---- Task inputs

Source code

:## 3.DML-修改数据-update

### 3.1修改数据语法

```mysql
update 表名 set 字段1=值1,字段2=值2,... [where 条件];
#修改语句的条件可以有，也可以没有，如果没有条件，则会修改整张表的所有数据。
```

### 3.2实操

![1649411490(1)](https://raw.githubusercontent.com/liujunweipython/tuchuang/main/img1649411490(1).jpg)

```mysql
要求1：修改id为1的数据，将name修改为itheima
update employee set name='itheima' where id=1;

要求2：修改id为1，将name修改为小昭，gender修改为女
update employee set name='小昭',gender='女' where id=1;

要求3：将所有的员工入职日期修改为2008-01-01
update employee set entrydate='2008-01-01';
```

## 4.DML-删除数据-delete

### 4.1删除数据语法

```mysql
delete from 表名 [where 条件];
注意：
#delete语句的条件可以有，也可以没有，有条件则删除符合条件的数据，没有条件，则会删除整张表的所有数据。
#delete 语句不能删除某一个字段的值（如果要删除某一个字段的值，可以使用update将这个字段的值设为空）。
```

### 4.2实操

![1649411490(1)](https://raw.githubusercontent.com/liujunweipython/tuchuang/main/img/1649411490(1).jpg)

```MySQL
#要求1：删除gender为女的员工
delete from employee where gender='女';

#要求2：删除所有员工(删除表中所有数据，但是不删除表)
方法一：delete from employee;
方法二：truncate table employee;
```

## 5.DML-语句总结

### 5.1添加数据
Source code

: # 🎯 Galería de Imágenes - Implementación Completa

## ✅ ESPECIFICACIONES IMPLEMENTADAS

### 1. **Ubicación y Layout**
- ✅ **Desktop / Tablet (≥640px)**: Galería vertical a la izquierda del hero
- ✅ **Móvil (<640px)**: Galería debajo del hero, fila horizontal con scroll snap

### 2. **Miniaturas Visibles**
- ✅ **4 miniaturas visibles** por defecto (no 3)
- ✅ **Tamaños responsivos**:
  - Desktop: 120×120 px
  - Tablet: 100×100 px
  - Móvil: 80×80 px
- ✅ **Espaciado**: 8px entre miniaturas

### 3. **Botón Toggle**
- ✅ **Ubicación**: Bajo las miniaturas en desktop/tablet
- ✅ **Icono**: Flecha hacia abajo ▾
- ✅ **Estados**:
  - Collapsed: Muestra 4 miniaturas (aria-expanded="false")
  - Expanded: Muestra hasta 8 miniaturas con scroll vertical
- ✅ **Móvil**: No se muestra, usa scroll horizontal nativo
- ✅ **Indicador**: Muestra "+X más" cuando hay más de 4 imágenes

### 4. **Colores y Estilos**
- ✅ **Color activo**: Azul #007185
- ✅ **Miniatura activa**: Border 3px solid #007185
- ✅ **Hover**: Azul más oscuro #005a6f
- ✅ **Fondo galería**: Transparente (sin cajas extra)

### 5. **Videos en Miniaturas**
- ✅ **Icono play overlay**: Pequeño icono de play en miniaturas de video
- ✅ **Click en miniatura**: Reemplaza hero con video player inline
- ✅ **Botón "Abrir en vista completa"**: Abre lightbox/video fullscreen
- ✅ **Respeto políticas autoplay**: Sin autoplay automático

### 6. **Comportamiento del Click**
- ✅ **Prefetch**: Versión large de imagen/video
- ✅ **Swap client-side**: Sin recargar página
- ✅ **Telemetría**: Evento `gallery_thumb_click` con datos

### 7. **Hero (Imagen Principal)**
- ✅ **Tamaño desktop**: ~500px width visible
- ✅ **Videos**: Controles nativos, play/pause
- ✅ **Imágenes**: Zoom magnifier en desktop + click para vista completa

--------

Exactly as they appear, retype the lines from the start of the records through the line containing "### 1. **Ubicación y Layout**".

▶ **Task response**
Source code

:## 3.DML-修改数据-update

### 3.1修改数据语法

```mysql
update 表名 set 字段1=值1,字段2=值2,... [where 条件];
#修改语句的条件可以有，也可以没有，如果没有条件，则会修改整张表的所有数据。
```

### 3.2实操

![1649411490(1)](https://raw.githubusercontent.com/liujunweipython/tuchuang/main/img1649411490(1).jpg)

```mysql
要求1：修改id为1的数据，将name修改为itheima
update employee set name='itheima' where id=1;

要求2：修改id为1，将name修改为小昭，gender修改为女
update employee set name='小昭',gender='女' where id=1;

要求3：将所有的员工入职日期修改为2008-01-01
update employee set entrydate='2008-01-01';
```

## 4.DML-删除数据-delete

### 4.1删除数据语法

```mysql
delete from 表名 [where 条件];
注意：
#delete语句的条件可以有，也可以没有，有条件则删除符合条件的数据，没有条件，则会删除整张表的所有数据。
#delete 语句不能删除某一个字段的值（如果要删除某一个字段的值，可以使用update将这个字段的值设为空）。
```

### 4.2实操

![1649411490(1)](https://raw.githubusercontent.com/liujunweipython/tuchuang/main/img/1649411490(1).jpg)

```MySQL
#要求1：删除gender为女的员工
delete from employee where gender='女';

#要求2：删除所有员工(删除表中所有数据，但是不删除表)
方法一：delete from employee;
方法二：truncate table employee;
```

## 5.DML-语句总结

### 5.1添加数据
Source code

: # 🎯 Galería de Imágenes - Implementación Completa

## ✅ ESPECIFICACIONES IMPLEMENTADAS

### 1. **Ubicación y Layout**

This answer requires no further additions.